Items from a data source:

++++++++++

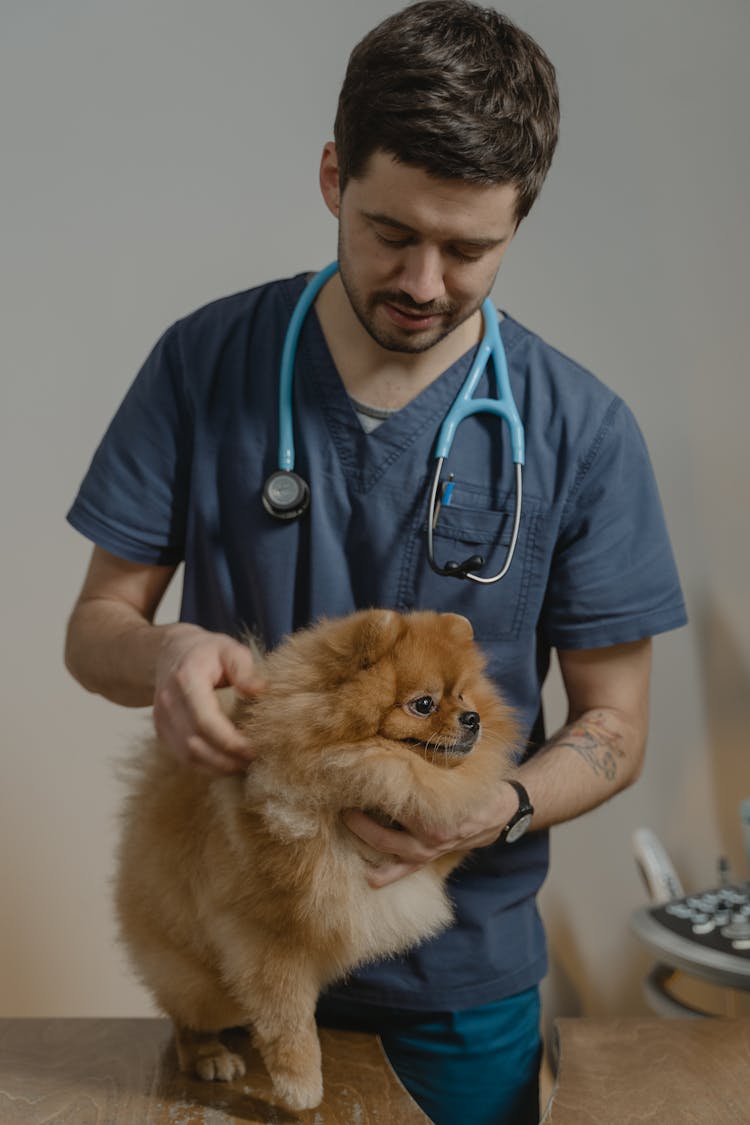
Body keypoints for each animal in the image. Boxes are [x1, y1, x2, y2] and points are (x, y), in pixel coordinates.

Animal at [115, 607, 517, 1107]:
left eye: (463, 693)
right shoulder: (268, 936)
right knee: (187, 1014)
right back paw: (208, 1054)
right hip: (202, 977)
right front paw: (301, 1085)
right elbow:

++++++++++

» EXERCISE DETAILS
Retype exactly, and only, the lines that run from the one with "right back paw: (208, 1054)" through the final line of the entries.

» RESPONSE TO THE TASK
right back paw: (208, 1054)
right hip: (202, 977)
right front paw: (301, 1085)
right elbow:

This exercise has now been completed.